Do you have a clutter problem?
If you have to move things around in order to accomplish a task in your home or at your office or you feel overwhelmed by all your “things,” it’s a strong signal that clutter has prevailed. And it might be stressing you out more than you realize.
“Clutter is an overabundance of possessions that collectively create chaotic and disorderly living spaces,” said Joseph Ferrari, a professor of psychology at DePaul University in Chicago who studies the causes of clutter and its impact on emotional well-being. And a cluttered home, researchers are learning, can be a stressful home.
Dr. Ferrari was part of a research team that questioned three groups of adults about clutter and life satisfaction: college students; young adults in their 20s and 30s; and older adults, most in their 50s.

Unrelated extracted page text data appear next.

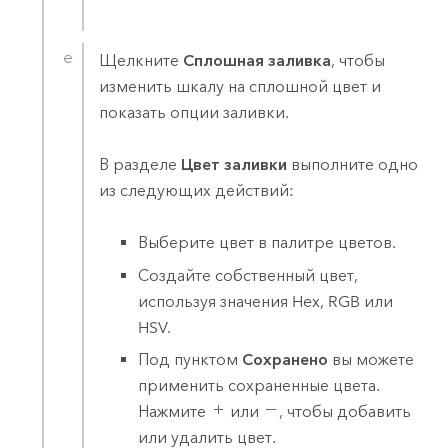
Щелкните
Сплошная заливка
, чтобы
изменить шкалу на сплошной цвет и
показать опции заливки.
В разделе
Цвет заливки
выполните одно
из следующих действий:
Выберите цвет в палитре цветов.
Создайте собственный цвет,
используя значения Hex, RGB или
HSV.
Под пунктом
Сохранено
вы можете
применить сохраненные цвета.
Нажмите
или
, чтобы добавить
или удалить цвет.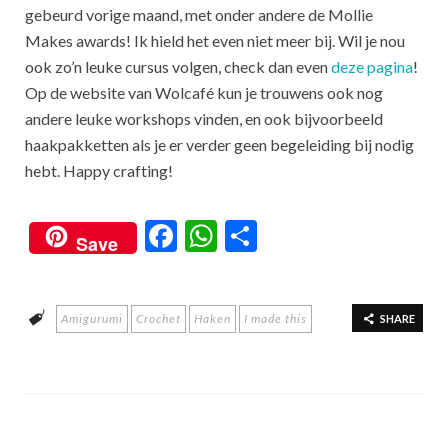
gebeurd vorige maand, met onder andere de Mollie
Makes awards! Ik hield het even niet meer bij. Wil je nou
ook zo’n leuke cursus volgen, check dan even
deze pagina
!
Op de website van Wolcafé kun je trouwens ook nog
andere leuke workshops vinden, en ook bijvoorbeeld
haakpakketten als je er verder geen begeleiding bij nodig
hebt. Happy crafting!
F
W
S
Save
ac
h
h
e
at
ar
Amigurumi
Crochet
Haken
I made this
b
s
e
SHARE
o
A
o
p
k
p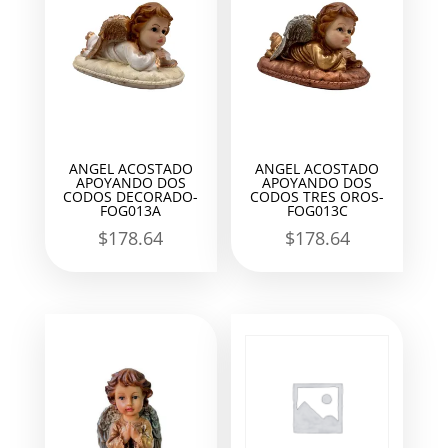
ANGEL ACOSTADO
ANGEL ACOSTADO
APOYANDO DOS
APOYANDO DOS
CODOS DECORADO-
CODOS TRES OROS-
FOG013A
FOG013C
$
178.64
$
178.64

The authors assessed volunteers’ tendency to procrastinate, asking them to respond to statements like “I pay bills on time” using a five-point scale, ranging from strongly disagree to strongly agree. Procrastination is closely tied to clutter, because sorting through and tossing items is a task that many people find unpleasant and avoid. It takes time to file away important papers or sort through a dining room table buried under books.
The researchers also measured participants’ general well-being in relation to how clutter might be affecting their lives, asking them to answer questions such as “the clutter in my home upsets me” and “I have to move things in order to accomplish tasks in my home.”

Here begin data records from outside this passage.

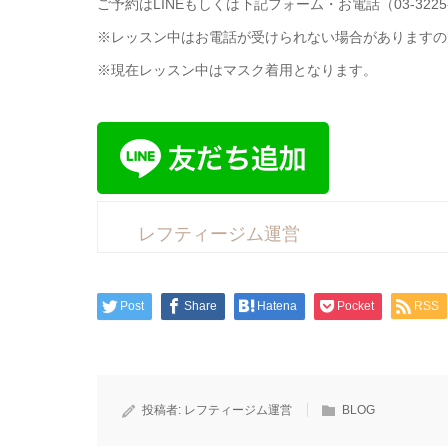
ご予約はLINEもしくは下記フォーム・お電話（03-3225
※レッスン中はお電話が受けられない場合がありますので
※現在レッスン中はマスク着用となります。
レフティージム運営
Post
Share
Hatena
Pocket
RSS
投稿者:
レフティージム運営
BLOG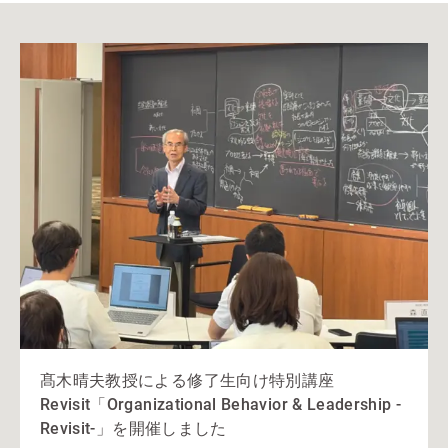
髙木晴夫教授による修了生向け特別講座
Revisit「Organizational Behavior & Leadership -
Revisit-」を開催しました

The study, published in Current Psychology, found a substantial link between procrastination and clutter problems in all the age groups. Frustration with clutter tended to increase with age. Among older adults, clutter problems were also associated with life dissatisfaction.
The findings add to a growing body of evidence that clutter can negatively impact mental well-being, particularly among women. Clutter can also induce a physiological response, including increased levels of cortisol, a stress hormone.
A 2010 study in the Journal of Personality and Social Psychology looked at dual-income married couples living in the Los Angeles area who had at least one school-aged child at home. The wives in the study who perceived themselves as having a cluttered home or a home that needed work tended to have increased levels of cortisol throughout the day. Those who weren’t feeling cluttered, which included most of the men in the study, had cortisol levels that tended to drop during the day.
Darby Saxbe, an assistant psychology professor at University of Southern California and the study’s lead author, said that the women in the study who described their home as being cluttered or needing work began their day stressed and remained stressed. Some of the added stress, she suspects, was tied to women’s tendency to take on housework and extra chores after the workday. In terms of cortisol levels, men who did more housework in the evening were as likely to have raised cortisol levels at the end of the day as women. It’s just that not as many men spent as much time on housework as their wives, she said.
In a follow-up study, Dr. Saxbe studied the cortisol level in the afternoon and evening, a time when stress should be dropping in “an adaptive recovery.” Not everyone in the study was bothered by shoes left on the staircase or mail piled on the coffee table. But again, women were more likely than men to complain about clutter or having too many unfinished projects, and did not show a cortisol reduction.
“Clutter is in the eye of the beholder,” Dr. Saxbe said. “The people who talked about it were the ones who had the cortisol response.”
Experts are beginning to explore why clutter can elicit such a strong emotional response.
Dr. Saxbe said there has long been a standard representation on how a middle-class home should look and function. A disorderly home fails to live up to such an expectation.
“If you think of the 1950s ideals of the single family home,” Dr. Saxbe said. “The man comes home, kicks up his feet and has a cocktail. The home is a place to come home and unwind. But not if the home is filled with a to-do list and never-ending drudgery.”
Gaining control over the drudgery of decluttering is a task that many inhabitants of cluttered residences struggle to master.
Dr. Ferrari noted that clutter is also often the result of an “over-attachment” to our personal items, which makes it difficult to part with them. For overwhelmed individuals who want to declutter, he recommends a hands-off approach.
“If you’re going to declutter, don’t touch the item. Don’t pick it up,” he said. “Have somebody else hold the pair of black pants and say, ‘Do you need this?’ Once you touch the item, you are less likely to get rid of it.”
Another option is to make a conscious effort to acquire less. Dr. Ferrari argued that most of what we accumulate we do not need. “We have taken our wants and been told they are needs,” he said.
Dr. Saxbe agreed that a good way to declutter is to keep items out of the house in the first place. She urged shoppers to consider whether they truly need an item or if it will add to their home’s sense of dysfunction. “Once it’s in the house, it’s really hard to deal with. You get attached to the things you own,” she said.